Electric car maker Coda Automotive said on Wednesday that it has filed for Chapter 11 bankruptcy in the District of Delaware and will seek to restructure the company around selling batteries instead of electric cars. Coda plans to seek a sale of the business within the next 45 days.
Coda said that an affiliate of Fortress Investment Group will provide enough financing to keep its energy storage business operating and will also act as the stalking horse bidder in the sale process. Coda CEO Phil Murtaugh said in a statement that:
“We believe the restructuring process that we have entered into today will enable the Company to complete a sale and confirm a Plan that maximizes the value of its assets, serving the best interests of our stakeholders.”
Bloomberg reported that Coda listed assets of as much as $50 million and debt of as much as $100 million in the Chapter 11 filing. The company raised $320 million over the years from investors including Aeris Capital, Angeleno Group, New World Strategic Investment, Indus Capital and Och-Ziff Capital Management Group, Falcone’s Harbinger Capital Partners and Riverstone Holdings.
Coda shipped its first electric sedans in the spring of 2012, after many months of delays. Coda first aimed to launch the car back in late 2010, but then pushed that back to late 2011, and then early 2012. It’s not an uncommon story for an electric car startup. Fisker Automotive also took much longer than it had expected to deliver the first Karmas, and Tesla also faced delays over its first car the Roadster.
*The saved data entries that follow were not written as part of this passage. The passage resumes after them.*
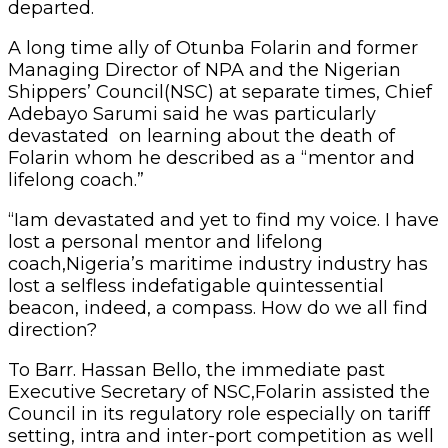
departed.
A long time ally of Otunba Folarin and former
Managing Director of NPA and the Nigerian
Shippers’ Council(NSC) at separate times, Chief
Adebayo Sarumi said he was particularly
devastated on learning about the death of
Folarin whom he described as a “mentor and
lifelong coach.”
“Iam devastated and yet to find my voice. I have
lost a personal mentor and lifelong
coach,Nigeria’s maritime industry industry has
lost a selfless indefatigable quintessential
beacon, indeed, a compass. How do we all find
direction?
To Barr. Hassan Bello, the immediate past
Executive Secretary of NSC,Folarin assisted the
Council in its regulatory role especially on tariff
setting, intra and inter-port competition as well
But sales of the Coda electric sedan never took off, and the company reportedly shipped less than 100 cars. The car cost $37,000 before the $7,500 U.S. tax credit, and had an official 88 mile range (the distance its batteries can go on a single charge) with a fuel mileage equivalent of 73 miles per gallon. Critics said the car’s design was dated, and the price too high to compete effectively with the Nissan LEAF.
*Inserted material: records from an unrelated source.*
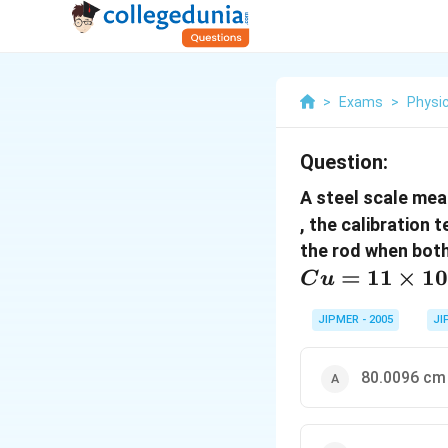
>
Exams
>
Physi
Question:
A steel scale mea
, the calibration 
the rod when both
=
11
×
1
C
u
JIPMER - 2005
JI
80.0096 cm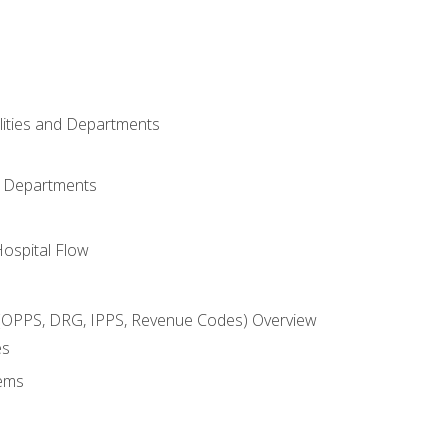
ilities and Departments
l Departments
Hospital Flow
OPPS, DRG, IPPS, Revenue Codes) Overview
es
ems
Coda launched its energy storage business last year and through that unit has been selling batteries and battery management systems to act as energy storage for the power grid. Coda’s battery technology is based around lithium iron phosphate batteries, and a good chunk of its intellectual property is around the cooling management system and software. The batteries are similar to the ones that it was using in its cars, and the main difference is that while the car batteries are flat, the grid batteries are organized in a tower, and 25 batteries grouped together creates 1 MWh worth of storage.
As I reported yesterday, Coda was starting to be buried in lawsuits. The company had a half dozen filed as of yesterday, including suits over unpaid bills and a class action lawsuit by a former employee.